The claim of possession by Hindu parties is based on a wrongful act of trespass committed on December 23, 1949, when idols were placed inside the mosque. Right of possession cannot be based on trespass.
It is not possible to assess the legality of Babur’s acts after several centuries.
Court cannot enter into theological examination of the legality of construction of Babri Masjid as per Islamic law.
Legality of mosque construction should be based on historical facts and not theology.
ASI report has several contradictions. It is only an opinion. It does not conclusively state that Masjid was built over a temple.
In the 1950 suits, Hindus only claimed the right to worship, and not title. Title is claimed only in the belated suit filed in 1989 by the deity.
‘Once a mosque always a mosque’ – there is no concept of abandoning of mosque. Muslims stopped namaz in the mosque only after 1950, when the property was attached by the District Magistrate.
What The Allahabad HC Held In Ayodhya-Babri Masjid Dispute?
Senior Advocates Rajeev Dhavan, Shekhar Naphade, Meenakshi Arora led the arguments for UP Sunni Waqf Board.

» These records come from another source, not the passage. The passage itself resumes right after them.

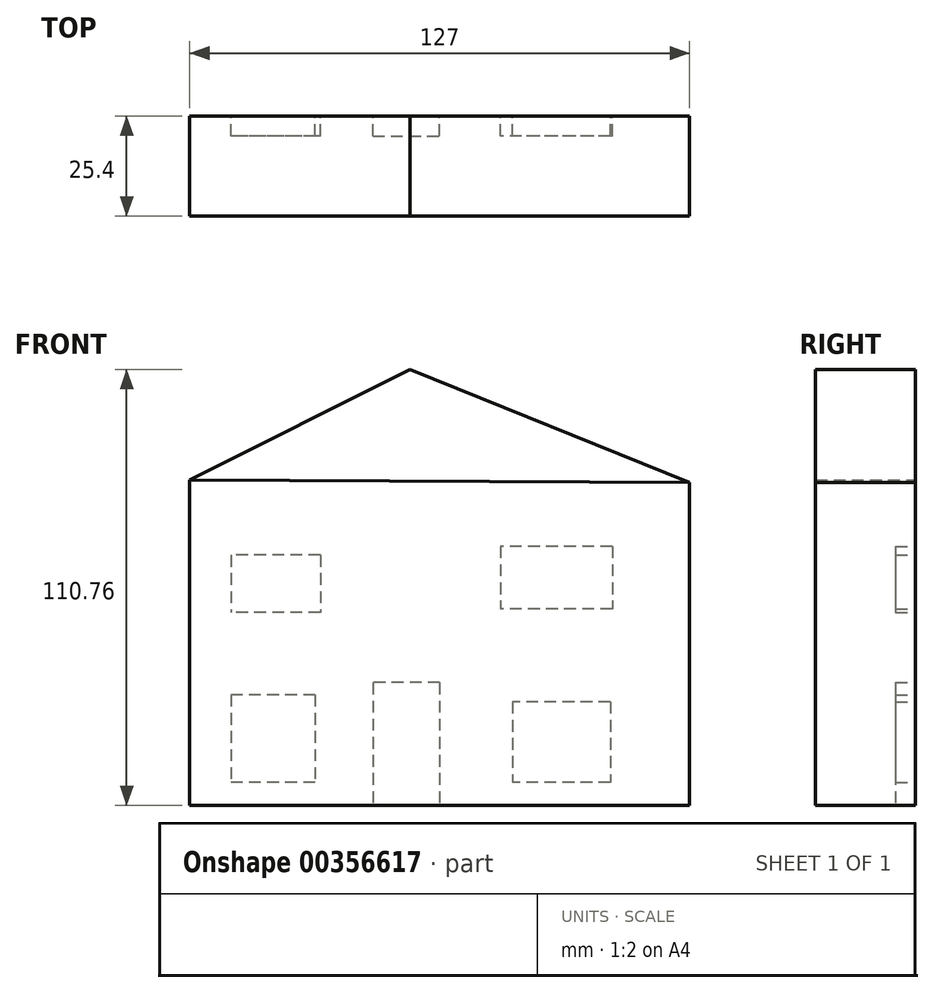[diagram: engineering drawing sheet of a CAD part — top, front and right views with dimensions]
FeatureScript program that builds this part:
annotation { "Feature Type Name" : "Feature", "Feature Type Description" : "" }
export const myFeature = defineFeature(function(context is Context, id is Id, definition is map)
    precondition{}
    {
        {
            var Q0;
            Q0=qCreatedBy(makeId("Front.planeOp"),FACE);
            var sketch = newSketch(context, id + "F0", { "sketchPlane" : qUnion([Q0])});
            skLineSegment(sketch, "E0.top", {"start": v(-55.97, -45.21) * mm, "end": v(71.03, -45.21) * mm});
            skLineSegment(sketch, "E0.left", {"start": v(-55.97, 37.5) * mm, "end": v(-55.97, -45.21) * mm});
            skLineSegment(sketch, "E0.right", {"start": v(71.03, 36.84) * mm, "end": v(71.03, -45.21) * mm});
            skLineSegment(sketch, "E1", {"start": v(-55.97, 37.5) * mm, "end": v(71.03, 36.84) * mm});
            skSolve(sketch);
        }
        {
            var Q0;
            Q0=makeQuery(id+"F0.imprint","IMPRINT",FACE,{"disambiguationData":[TD([[makeQuery(id+"F0.imprint","IMPRINT",EDGE,{"derivedFrom":sQuery(id+"F0.wireOp",EDGE,"E0.top")}),1.0]])]});
            var Q1;
            Q1 = qSketchRegion(id + "FSAP8TmCTDFYgYK_1", true);
            extrude(context, id + "F1", {"entities" : qUnion([Q0, Q1]), "depth" : 25.4 * mm});
        }
        {
            var Q0;
            Q0=makeQuery(id+"F1.opExtrude","CAP_FACE",FACE,{"disambiguationData":[OSD([sQuery(id+"F0.wireOp",EDGE,"E0.top"),sQuery(id+"F0.wireOp",EDGE,"E0.left"),sQuery(id+"F0.wireOp",EDGE,"E0.right"),sQuery(id+"F0.wireOp",EDGE,"E1")])],"isStart":true});
            var sketch = newSketch(context, id + "F2", { "sketchPlane" : qUnion([Q0])});
            skLineSegment(sketch, "E2.bottom", {"start": v(-51.36, 20.64) * mm, "end": v(-22.94, 20.64) * mm});
            skLineSegment(sketch, "E2.top", {"start": v(-51.36, 4.66) * mm, "end": v(-22.94, 4.66) * mm});
            skLineSegment(sketch, "E2.left", {"start": v(-51.36, 20.64) * mm, "end": v(-51.36, 4.66) * mm});
            skLineSegment(sketch, "E2.right", {"start": v(-22.94, 20.64) * mm, "end": v(-22.94, 4.66) * mm});
            skLineSegment(sketch, "E3.bottom", {"start": v(22.8, 18.42) * mm, "end": v(45.45, 18.42) * mm});
            skLineSegment(sketch, "E3.top", {"start": v(22.8, 3.77) * mm, "end": v(45.45, 3.77) * mm});
            skLineSegment(sketch, "E3.left", {"start": v(22.8, 18.42) * mm, "end": v(22.8, 3.77) * mm});
            skLineSegment(sketch, "E3.right", {"start": v(45.45, 18.42) * mm, "end": v(45.45, 3.77) * mm});
            skLineSegment(sketch, "E4.bottom", {"start": v(24.14, -17.1) * mm, "end": v(45.45, -17.1) * mm});
            skLineSegment(sketch, "E4.top", {"start": v(24.14, -39.31) * mm, "end": v(45.45, -39.31) * mm});
            skLineSegment(sketch, "E4.left", {"start": v(24.14, -17.1) * mm, "end": v(24.14, -39.31) * mm});
            skLineSegment(sketch, "E4.right", {"start": v(45.45, -17.1) * mm, "end": v(45.45, -39.31) * mm});
            skLineSegment(sketch, "E5.bottom", {"start": v(-50.92, -18.88) * mm, "end": v(-26.05, -18.88) * mm});
            skLineSegment(sketch, "E5.top", {"start": v(-50.92, -39.31) * mm, "end": v(-26.05, -39.31) * mm});
            skLineSegment(sketch, "E5.left", {"start": v(-50.92, -18.88) * mm, "end": v(-50.92, -39.31) * mm});
            skLineSegment(sketch, "E5.right", {"start": v(-26.05, -18.88) * mm, "end": v(-26.05, -39.31) * mm});
            skPoint(sketch, "E6.firstSnap0", {"position": v(-7.53, -45.21) * mm});
            skLineSegment(sketch, "E6.bottom", {"start": v(-7.53, -14) * mm, "end": v(9.48, -14) * mm});
            skLineSegment(sketch, "E6.top", {"start": v(-7.53, -45.21) * mm, "end": v(9.48, -45.21) * mm});
            skLineSegment(sketch, "E6.left", {"start": v(-7.53, -14) * mm, "end": v(-7.53, -45.21) * mm});
            skLineSegment(sketch, "E6.right", {"start": v(9.48, -14) * mm, "end": v(9.48, -45.21) * mm});
            skSolve(sketch);
        }
        {
            var Q0;
            Q0=makeQuery(id+"F2.imprint","IMPRINT",FACE,{"disambiguationData":[TD([[makeQuery(id+"F2.imprint","IMPRINT",EDGE,{"derivedFrom":sQuery(id+"F2.wireOp",EDGE,"E2.bottom")}),-1.0]])]});
            var Q1;
            Q1=makeQuery(id+"F2.imprint","IMPRINT",FACE,{"disambiguationData":[TD([[makeQuery(id+"F2.imprint","IMPRINT",EDGE,{"derivedFrom":sQuery(id+"F2.wireOp",EDGE,"E3.bottom")}),-1.0]])]});
            var Q2;
            Q2=makeQuery(id+"F2.imprint","IMPRINT",FACE,{"disambiguationData":[TD([[makeQuery(id+"F2.imprint","IMPRINT",EDGE,{"derivedFrom":sQuery(id+"F2.wireOp",EDGE,"E4.bottom")}),-1.0]])]});
            var Q3;
            Q3=makeQuery(id+"F2.imprint","IMPRINT",FACE,{"disambiguationData":[TD([[makeQuery(id+"F2.imprint","IMPRINT",EDGE,{"derivedFrom":sQuery(id+"F2.wireOp",EDGE,"E6.bottom")}),-1.0]])]});
            var Q4;
            Q4=makeQuery(id+"F2.imprint","IMPRINT",FACE,{"disambiguationData":[TD([[makeQuery(id+"F2.imprint","IMPRINT",EDGE,{"derivedFrom":sQuery(id+"F2.wireOp",EDGE,"E5.bottom")}),-1.0]])]});
            extrude(context, id + "F3", {"entities" : qUnion([Q0, Q1, Q2, Q3, Q4]), "operationType" : NewBodyOperationType.REMOVE, "oppositeDirection" : true, "depth" : 5.08 * mm});
        }
        {
            var Q0;
            Q0=makeQuery(id+"F1.opExtrude","CAP_FACE",FACE,{"disambiguationData":[OSD([sQuery(id+"F0.wireOp",EDGE,"E0.top"),sQuery(id+"F0.wireOp",EDGE,"E0.left"),sQuery(id+"F0.wireOp",EDGE,"E0.right"),sQuery(id+"F0.wireOp",EDGE,"E1")])],"isStart":true});
            var sketch = newSketch(context, id + "F4", { "sketchPlane" : qUnion([Q0])});
            skLineSegment(sketch, "E7", {"start": v(-71.03, 36.84) * mm, "end": v(0, 65.55) * mm});
            skLineSegment(sketch, "E8", {"start": v(55.97, 37.5) * mm, "end": v(0, 65.55) * mm});
            skSolve(sketch);
        }
        {
            var Q0;
            Q0=makeQuery(id+"F4.imprint","IMPRINT",FACE,{"disambiguationData":[TD([[makeQuery(id+"F4.imprint","IMPRINT",EDGE,{"derivedFrom":sQuery(id+"F4.wireOp",EDGE,"E7")}),-1.0]])]});
            extrude(context, id + "F5", {"entities" : qUnion([Q0]), "oppositeDirection" : true, "depth" : 25.4 * mm});
        }
    });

During the hearing, the Shia parties submitted that they were willing to abandon their claims in favour of Hindus. The Sunni Waqf Board opposed this by saying that Shias have no claim over the property, and that they had not taken any such stand before the High Court.
The parties referred to “Baburnama”(Memoirs of Babur), Ram Charit Manas by Tulsi Das, passages in Ramayana, Skanda Purana, 18th century writings of European missionary Joseph Tieffenthaler, 1854 Gazetter of East India Company by Edward Thornton, survey by A E Cunningham and Montgomery Martin, travelogue of English historian William Finch etc., during the hearing.

The 5 judges bench comprising CJI Ranjan Gogoi, Justices Bobde, Chandrachud, Ashok Bhushan and Abdul Nazeer will pronounce judgment in the case on November 9. The bench had reserved judgment on October 16 after forty days of hearing since August 6.
Fourteen appeals have been filed in the apex court against the 2010 Allahabad High Court judgment delivered in four civil suits that the 2.77-acre land in Ayodhya be partitioned equally among three parties – the Sunni Waqf Board, the Nirmohi Akhara and Ram Lalla.